La raccolta successiva, A canne a pietre a posti fatati, del 1979, conferma le non comuni capacità creative di Pasquale Totaro-Ziella, sino a configurarsi come altamente rappresentativo della sua arte, in quanto elabora e padroneggia i suoi espedienti tecnici per sempre più significativi intenti. Non è solo per i puri effetti musicali, per quanto possibili in poesia, melodia, armonia e contrappunto, che queste invenzioni sono importanti, poiché pervengono ad esprimere complessità di sensazioni, il movimento della coscienza, difficili ed impellenti stati della mente. Prendiamo, per esempio, Il gigante della mia infanzia, modello e progressione di echi verbali:

 

Se n'è andato il gigante della mia infanzia

quello che mi strabiliava ai pioppi scossi

che si dondolava sereno all'amaca di felci

quello che mi nascondeva al mantello nero

che mi chiamava sicuro con la voce dei salici

quello che armava tagliole assurde ai pettirossi

che beveva gole rosse di vino alla terra rivoltata

quello che mi spaccava docile noci e pere alla Costa

che mi passava l'acqua insolente alla corrente forte

quello che mi portava a spalla alle stelle lucente

che mi misurava l'orma dei Pantoni al piede di sole

quello che non doveva mai cadere alla luna sfatata.

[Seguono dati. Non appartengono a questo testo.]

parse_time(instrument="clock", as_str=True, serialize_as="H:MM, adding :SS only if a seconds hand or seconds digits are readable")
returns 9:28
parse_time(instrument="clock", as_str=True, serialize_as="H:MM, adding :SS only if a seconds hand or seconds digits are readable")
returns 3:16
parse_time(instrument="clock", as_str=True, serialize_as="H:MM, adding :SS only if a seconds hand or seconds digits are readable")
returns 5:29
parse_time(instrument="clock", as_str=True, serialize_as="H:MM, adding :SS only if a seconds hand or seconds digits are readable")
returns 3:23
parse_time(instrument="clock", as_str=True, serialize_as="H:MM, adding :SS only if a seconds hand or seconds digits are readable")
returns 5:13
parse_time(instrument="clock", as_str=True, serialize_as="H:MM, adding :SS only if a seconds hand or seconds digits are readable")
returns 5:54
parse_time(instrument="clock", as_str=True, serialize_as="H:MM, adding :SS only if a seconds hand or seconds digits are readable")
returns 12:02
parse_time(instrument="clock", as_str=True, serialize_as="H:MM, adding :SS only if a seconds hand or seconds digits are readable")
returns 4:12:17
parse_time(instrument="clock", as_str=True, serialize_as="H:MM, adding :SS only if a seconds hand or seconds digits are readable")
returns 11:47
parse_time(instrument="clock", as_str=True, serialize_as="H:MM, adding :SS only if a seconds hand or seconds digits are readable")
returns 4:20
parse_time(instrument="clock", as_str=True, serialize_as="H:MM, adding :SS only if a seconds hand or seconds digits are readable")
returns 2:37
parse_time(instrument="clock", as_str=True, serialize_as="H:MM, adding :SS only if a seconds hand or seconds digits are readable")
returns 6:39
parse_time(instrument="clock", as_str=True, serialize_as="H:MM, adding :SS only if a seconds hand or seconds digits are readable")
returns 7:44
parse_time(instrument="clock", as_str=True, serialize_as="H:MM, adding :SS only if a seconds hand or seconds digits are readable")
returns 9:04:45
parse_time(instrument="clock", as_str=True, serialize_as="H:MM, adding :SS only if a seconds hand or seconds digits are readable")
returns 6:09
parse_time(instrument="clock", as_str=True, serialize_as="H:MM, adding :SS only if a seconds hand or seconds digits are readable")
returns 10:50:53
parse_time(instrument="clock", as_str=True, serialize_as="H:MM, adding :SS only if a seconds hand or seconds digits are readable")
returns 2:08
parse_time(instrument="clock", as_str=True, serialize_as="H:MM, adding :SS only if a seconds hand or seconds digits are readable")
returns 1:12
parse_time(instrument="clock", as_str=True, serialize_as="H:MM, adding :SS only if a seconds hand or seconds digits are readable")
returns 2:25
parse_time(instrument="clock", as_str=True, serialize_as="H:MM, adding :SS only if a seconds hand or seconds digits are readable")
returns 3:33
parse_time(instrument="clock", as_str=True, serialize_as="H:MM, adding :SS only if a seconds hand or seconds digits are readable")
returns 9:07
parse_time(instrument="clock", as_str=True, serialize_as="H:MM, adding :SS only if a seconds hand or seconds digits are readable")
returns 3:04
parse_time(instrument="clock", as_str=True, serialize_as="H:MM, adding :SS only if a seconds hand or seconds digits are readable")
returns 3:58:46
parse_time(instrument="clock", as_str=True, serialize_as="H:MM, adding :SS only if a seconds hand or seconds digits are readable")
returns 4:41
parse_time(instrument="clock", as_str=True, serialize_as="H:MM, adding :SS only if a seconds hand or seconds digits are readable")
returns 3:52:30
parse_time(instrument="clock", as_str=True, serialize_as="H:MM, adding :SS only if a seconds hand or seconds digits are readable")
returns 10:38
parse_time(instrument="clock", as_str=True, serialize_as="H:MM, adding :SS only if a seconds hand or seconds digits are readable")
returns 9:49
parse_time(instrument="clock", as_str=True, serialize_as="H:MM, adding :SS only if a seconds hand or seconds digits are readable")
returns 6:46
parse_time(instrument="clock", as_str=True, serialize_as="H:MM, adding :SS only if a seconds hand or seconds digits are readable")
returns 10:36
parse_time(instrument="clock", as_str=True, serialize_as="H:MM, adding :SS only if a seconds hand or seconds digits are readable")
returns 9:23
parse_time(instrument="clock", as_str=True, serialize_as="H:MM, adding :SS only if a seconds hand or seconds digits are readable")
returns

(da: A canne a pietre a posti fatati)

 

Ci troviamo di fronte a qualcosa che non s'intendeva, ne lo è, convenzionale, poiché i frammenti, costruiti dal ricordo di campagna, di alberi, di frutti, del vino, dell'acqua e degli elementi della natura, con suoni precisissimi, operano un legamento subitaneo, producendo poesia. E' di quegli espedienti, come quelli cui ricorrono i buoni poeti, per aumentare il senso dell'attesa, per controllare il movimento, per dare alle parole nuove associazioni e fare convergere diverse idee ed emozioni, per intensificare la percezione dell'inevitabilità, in breve per estrarre nuove, precise e complesse corrispondenze dal mondo che esiste al di fuori di noi e di cui siamo pur sempre parte integrante.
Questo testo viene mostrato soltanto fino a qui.